Menjadi persoalan publik, realitas mengatakan antara teori wakil rakyat yang dipilih untuk menguntungkan rakyat seperti jauh panggang dari api. Mustahil ini terjadi. Ini sudah terbukti bahwa semua bisa ditransaksikan, undang-undang bisa dibuatkan, bisa diubah tergantung wani piro.
Berbeda dengan sistem Islam, ketentuan itu berdasarkan syariat. Halal dan haram adalah hukum syarak dan tidak bisa dijadikan objek transaksi.
Disitulah letak perbedaannya yang tidak akan mungkin mengubah undang-undang ketika ketentuan syariatnya sudah jelas. Sepenjang hukum syarak diterapkan, pasti adil dan pasti juga untuk kepentingan manusia. Sehingga masuk dalam terminologi yuridis yaitu hukum. Dalam hukum ada dua sumber. Pertama, dibuat oleh wakil-wakil rakyat. Kedua, dibuat oleh Zat Yang Mengetahui cara mengatur dengan sebaik-baiknya agar keadilan itu bisa terwujud. Zat itu adalah Allah Swt.
Paripurna lagi, ternyata sistem Islam pada praktiknya, ketentuan hukumnya masuk dalam terminologi matematis, misalnya dalam pengaturan pembagian waris sampai ke persennya. Sehingga wajar hukum Islam mampu diterima secara logis oleh siapapun tanpa pertentangan dan dipertanyakan.

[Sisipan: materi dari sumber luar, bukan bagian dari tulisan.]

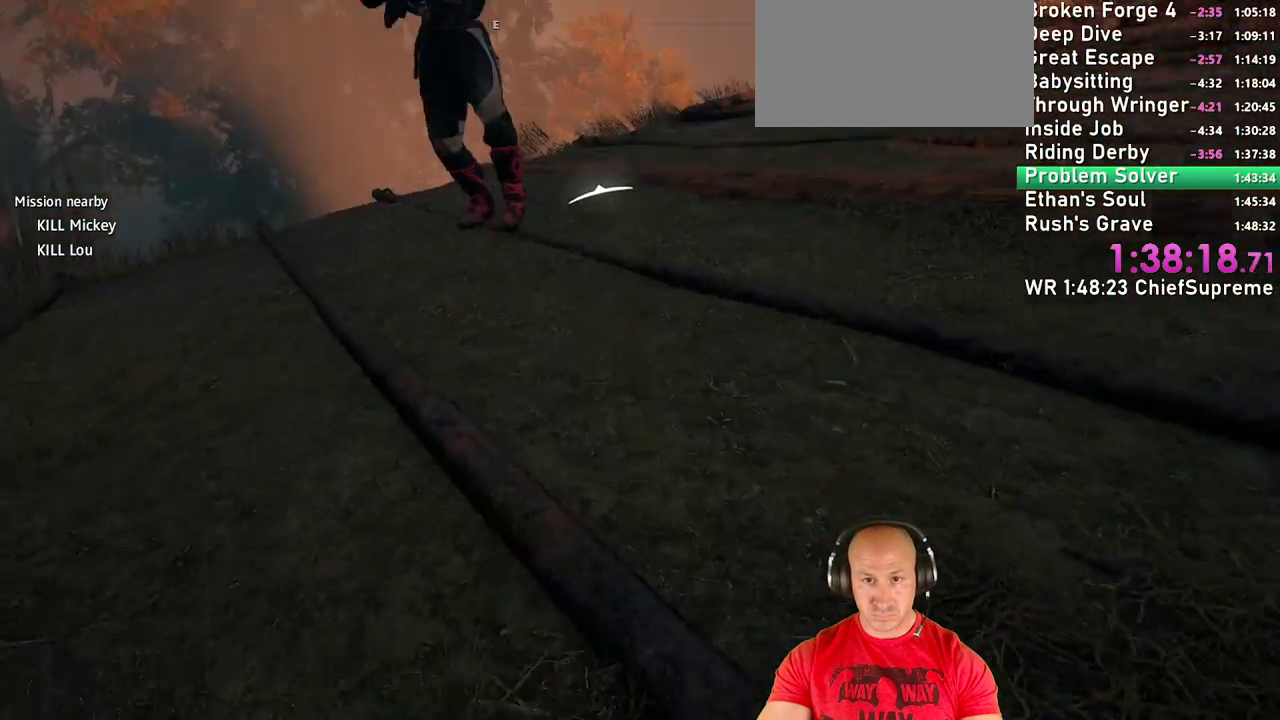
{"keys": ["shift", "w"], "mouse": [], "events": [[417, "w", "down"], [467, "shift", "down"]]}
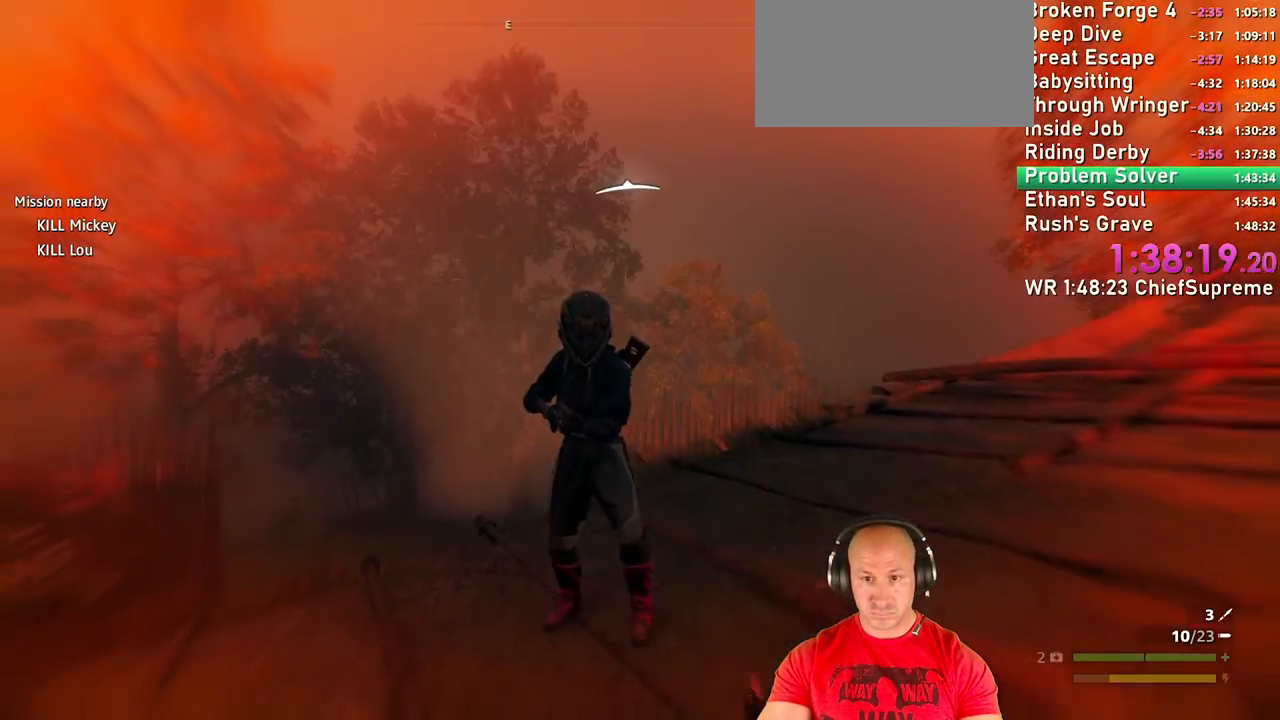
{"keys": ["w"], "mouse": ["left"], "events": [[117, "shift", "up"], [200, "mouse_left", "down"]]}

Allah SWT berfirman : “Jikalau sekiranya penduduk negeri-negeri beriman dan bertakwa, pastilah Kami akan melimpahkan kepada mereka berkah dari langit dan bumi, tetapi mereka mendustakan (ayat-ayat Kami) itu, maka Kami siksa mereka disebabkan perbuatannya.” (TQS. Al A’raf [7] ayat 96)
Wallahu’alam bish shawab []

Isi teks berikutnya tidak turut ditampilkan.